Os voluntários se conheceram durante o conflito, iniciado em 2022, e integraram a Frente Brazucra, movimento que arrecadou pouco mais de R$ 200 mil para custear a missão humanitária.
Rodolfo Caires e Alysson Vitali moveram ação contra Clara Magalhães, que geria o fundo e, segundo eles, apesar do combinado, retirou o dinheiro da plataforma Vakinha e não reembolsou suas despesas na evacuação de pelo menos 60 pessoas da zona de guerra.
Eles exigem que ela pague R$ 77,6 mil —sendo R$ 18,4 mil a Vitali e R$ 58,7 a Caires.
“Viajei com recursos para me manter por uma semana. Sob essa promessa, fiquei 45 dias sem descanso, usando nossos recursos. Quando enviamos as notas fiscais, começou a novela para receber”, diz Rodolfo Caires, 34. “O reembolso chegou a ter hora marcada, mas depois foi uma desculpa atrás da outra.”
A sentença expedida na última semana, em primeira instância, condena Clara a “reembolsar os valores despendidos pelos autores para o resgate e para suprimento das necessidades básicas das pessoas afetadas pelo conflito armado”.

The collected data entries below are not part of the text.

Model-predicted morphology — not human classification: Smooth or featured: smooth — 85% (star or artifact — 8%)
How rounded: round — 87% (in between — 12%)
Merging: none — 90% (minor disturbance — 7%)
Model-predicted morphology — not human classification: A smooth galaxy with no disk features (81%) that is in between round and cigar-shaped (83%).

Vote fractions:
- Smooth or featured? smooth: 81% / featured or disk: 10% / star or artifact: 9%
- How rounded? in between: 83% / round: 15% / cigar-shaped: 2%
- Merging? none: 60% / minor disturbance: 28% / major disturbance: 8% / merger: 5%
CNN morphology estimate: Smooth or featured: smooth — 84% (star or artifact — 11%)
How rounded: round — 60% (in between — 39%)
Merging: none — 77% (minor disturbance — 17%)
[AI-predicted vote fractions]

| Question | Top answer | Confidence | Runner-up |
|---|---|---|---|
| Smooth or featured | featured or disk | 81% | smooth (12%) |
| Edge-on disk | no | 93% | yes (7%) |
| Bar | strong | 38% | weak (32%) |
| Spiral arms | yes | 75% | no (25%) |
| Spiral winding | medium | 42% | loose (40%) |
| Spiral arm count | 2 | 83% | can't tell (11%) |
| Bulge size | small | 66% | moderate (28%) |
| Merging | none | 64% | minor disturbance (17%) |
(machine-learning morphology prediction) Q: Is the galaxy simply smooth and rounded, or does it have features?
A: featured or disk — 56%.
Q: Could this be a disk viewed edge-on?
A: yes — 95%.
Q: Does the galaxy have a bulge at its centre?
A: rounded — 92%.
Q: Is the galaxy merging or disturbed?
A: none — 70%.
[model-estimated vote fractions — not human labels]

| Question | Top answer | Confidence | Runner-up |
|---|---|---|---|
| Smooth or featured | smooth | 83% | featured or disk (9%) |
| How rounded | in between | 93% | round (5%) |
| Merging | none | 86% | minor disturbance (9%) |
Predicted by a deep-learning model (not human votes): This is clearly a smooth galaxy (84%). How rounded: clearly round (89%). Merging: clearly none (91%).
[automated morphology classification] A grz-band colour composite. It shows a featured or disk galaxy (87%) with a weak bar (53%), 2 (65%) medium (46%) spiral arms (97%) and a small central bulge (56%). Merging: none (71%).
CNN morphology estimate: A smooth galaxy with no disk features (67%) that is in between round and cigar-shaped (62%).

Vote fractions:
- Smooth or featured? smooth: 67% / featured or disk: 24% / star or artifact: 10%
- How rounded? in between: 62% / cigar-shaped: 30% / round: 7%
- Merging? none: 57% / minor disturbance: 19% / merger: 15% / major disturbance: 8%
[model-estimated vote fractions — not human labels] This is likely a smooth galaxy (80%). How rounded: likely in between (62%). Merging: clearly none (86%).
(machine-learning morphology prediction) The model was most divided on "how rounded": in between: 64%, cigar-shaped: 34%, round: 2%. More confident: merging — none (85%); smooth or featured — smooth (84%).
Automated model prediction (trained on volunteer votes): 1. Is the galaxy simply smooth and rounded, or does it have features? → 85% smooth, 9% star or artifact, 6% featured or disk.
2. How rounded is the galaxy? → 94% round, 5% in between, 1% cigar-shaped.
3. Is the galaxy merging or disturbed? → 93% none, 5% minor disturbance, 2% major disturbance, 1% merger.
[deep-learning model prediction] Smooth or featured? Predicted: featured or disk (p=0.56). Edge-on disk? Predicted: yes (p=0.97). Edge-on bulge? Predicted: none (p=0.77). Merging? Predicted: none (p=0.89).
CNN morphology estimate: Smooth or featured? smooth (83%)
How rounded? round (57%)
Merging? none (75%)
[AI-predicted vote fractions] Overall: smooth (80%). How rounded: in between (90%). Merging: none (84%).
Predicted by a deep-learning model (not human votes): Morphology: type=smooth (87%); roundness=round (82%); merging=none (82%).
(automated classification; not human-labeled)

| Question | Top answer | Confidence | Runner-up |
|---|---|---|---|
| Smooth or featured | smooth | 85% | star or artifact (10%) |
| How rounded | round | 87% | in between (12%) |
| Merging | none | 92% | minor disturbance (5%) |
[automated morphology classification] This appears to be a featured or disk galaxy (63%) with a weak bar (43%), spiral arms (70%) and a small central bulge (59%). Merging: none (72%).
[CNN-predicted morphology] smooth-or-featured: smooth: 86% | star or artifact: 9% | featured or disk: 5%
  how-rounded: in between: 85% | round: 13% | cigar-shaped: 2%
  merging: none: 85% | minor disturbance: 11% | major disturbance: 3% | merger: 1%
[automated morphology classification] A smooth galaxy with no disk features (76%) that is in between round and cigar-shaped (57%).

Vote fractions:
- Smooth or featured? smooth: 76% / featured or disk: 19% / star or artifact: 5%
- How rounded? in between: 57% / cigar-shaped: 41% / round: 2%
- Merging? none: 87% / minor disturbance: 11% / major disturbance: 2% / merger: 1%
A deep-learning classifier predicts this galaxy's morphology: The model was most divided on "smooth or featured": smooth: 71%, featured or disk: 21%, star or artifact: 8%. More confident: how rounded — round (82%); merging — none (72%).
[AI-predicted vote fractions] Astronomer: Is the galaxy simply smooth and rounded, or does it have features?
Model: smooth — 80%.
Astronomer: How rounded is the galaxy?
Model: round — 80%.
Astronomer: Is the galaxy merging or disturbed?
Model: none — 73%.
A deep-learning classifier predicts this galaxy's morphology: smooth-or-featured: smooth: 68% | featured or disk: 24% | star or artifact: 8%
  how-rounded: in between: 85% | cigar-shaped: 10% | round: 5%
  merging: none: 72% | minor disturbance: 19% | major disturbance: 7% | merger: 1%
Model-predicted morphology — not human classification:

Não estão inclusas na ordem, porém, despesas com suas próprias necessidades ou valores despendidos para chegarem até o país.
A defesa de Clara Magalhães alega que as notas continham despesas pessoais que iam além dos medicamentos, alimentos e suprimentos essenciais e que a dupla tinha fonte de arrecadação própria que não foi dividida com a Frente Brazucra.
“Eles levantaram fundos de forma autônoma em nome da nossa iniciativa, com valores recebidos diretamente em suas contas pessoais”, diz Magalhães. “O voluntariado é feito por vontade própria, não por expectativa de ganho financeiro.”